And so it’s come to this. A spray can of Kenzo Mens’ Fragrance from Kirby. The Australian Women’s Weekly Book of Sunday Roasts from Crennan. A box of Cadbury’s Roses assorted creams from Haine. A gift certificate for a Prince Albert from the Bondi Piercing Salon, from Gummow. A three-year subscription to the Weekly Standard from Heydon. Ten tango lessons at Buenos Aires by Night, Caboolture, from Kiefel. Nothing from Gleeson.
The farewell dinner at the Commonwealth Club went splendidly. Duck foie gras with oysters Kilpatrick, tagliatelle with duck ragout, duck a l’orange, Chantilly cream puffs with Chantilly sauce, followed by various cheeses, Armagnac, cigars, profiteroles, left-over duck with crepes.
The guests were in wonderful form. Janette Howard, scrumptiously awaft with eau de lavender, graciously stretched out her alabaster hand and Gummow bowed and kissed it, a la Geoff Clark. It was wonderfully moving.
David Flint AM was his amusing self as master of ceremonies, so much so that what looked suspiciously akin to mascara started to trickle down Roddy Meagher’s moist cheek.
Plenty of the Quadrant crowd turned up to wave me adieu. Christopher Pearson unfortunately exploded as a result of an over-avid assault on his canard. “Like the final scene in Le Grand Boeuf,” whispered the ever-amusing Janet Albrechtsen.
I’m sure Gleeson didn’t mind so many Nancy Boys being there. It’s not that I necessarily prefer their company; it’s just that I find they tend to have political and social points of view agreeable to my own. Not at all soppy on that front.
I explained, in my short farewell speech, that what I have sought to do in my judgments over nine years can be summed up in three simple words: “Hold the line.”
“What line?” interjected a Kirby, who had a blob of Chantilly cream parked on his nose.
The line in the sand, of course. The line that should not be crossed by those seeking to cross it.
And who are those seeking to cross it, I asked rhetorically? I don’t know that I tell you that, given that I have two days left to serve on the court.
But can I suggest to those who remain behind me that the line needs to be held against the vulgar, the decline in standards, against implications of any form, shape or fashion, against centralisation, against endless demands for “rights” by people with no sense of duty, against people with strange views, against …
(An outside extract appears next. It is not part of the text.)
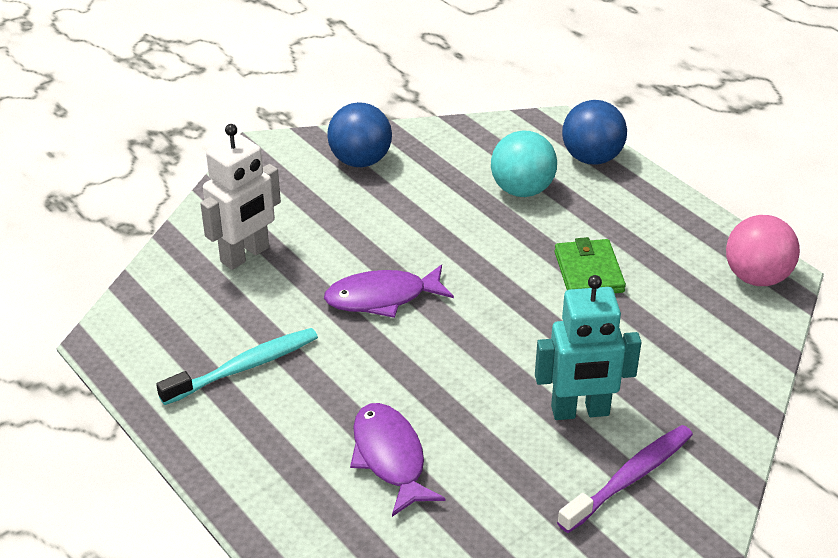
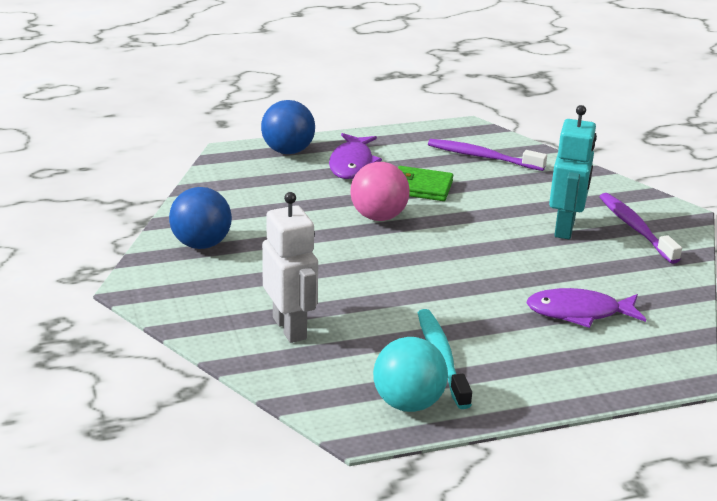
camera: 70 degrees left, 10 degrees down
purple fish [324,265,454,318] -> purple fish moved to [329,133,382,179]
turquoise ball [491,131,557,197] -> turquoise ball moved to [373,337,448,412]
pink ball [726,215,800,286] -> pink ball moved to [350,162,410,221]
none -> purple toothbrush [428,139,547,171]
Well you know whom – I don’t need to spell everything out, a position I have taken in the crafting of my judgments.
So it is with a heavy heart that I say sayonara. Not that I’ll be out of your lives forever. No way Jose. Handwritten chapters of The Cannelloni Conspiracy will still be sent to Justinian for the exclusive first glance of its readers prior to it appearing in book form courtesy of Central Queensland University Press.
If I may say so myself, the work becomes more spellbinding the longer it takes to write.
For those anxious for more here are previous instalments, and here’s the latest chapter …
THE CANNELLONI CONSPIRACY
A Recipe for Murder
Generally speaking, it took a lot to distract Sam Splayd’s sensitive snout from the exacting task at hand.
His fine Renaissance-via-Rosebery mind had been honed in the halls of two great institutions; gastronomy and academia. He liked to think he was ambidextrous in a geo-culinary sense; able to exercise his superlative powers of analysis at the same time as employing his prodigious powers of ingestion.
These qualities were critical right now as he simultaneously scoffed down the parmesan-encrusted zucchini flowers lightly sauted in rosemary-infused pig’s blood, and regarded from underneath his splendid plumed Panama hat, the small, dark moustachioed figure huddled in the far corner of the dining car.
She was watching his every slurp, and, Sam noticed in between gargles, she looked unnervingly familiar. That bird-like claw clutching the black sateen cape. The particular line of her David Nivenesque moustache, her formless melones, her cream-spattered spaghettini-like lips, her hair the colour of squid ink.
Could it be Rose du Bois, the very same Rose who had commissioned him to retrieve the priceless family Collezione of rare Florentine recipes? The Rose by any other name, whom he called Rose? Perhaps it was Alice B. Toklas. In which case, Sam knew he was in deep merde. Why would Alice, disguised as Rose, be following him to Venice? Was she after the Grand Collezione too?
All these thoughts marched back and forth over the vast expanse of his intellect while Sam gnawed on a leg of lamb, smothered in creamed truffles.
He was in no hurry to find the answer. The dessert trolley was wending its way slowly, too slowly, towards him.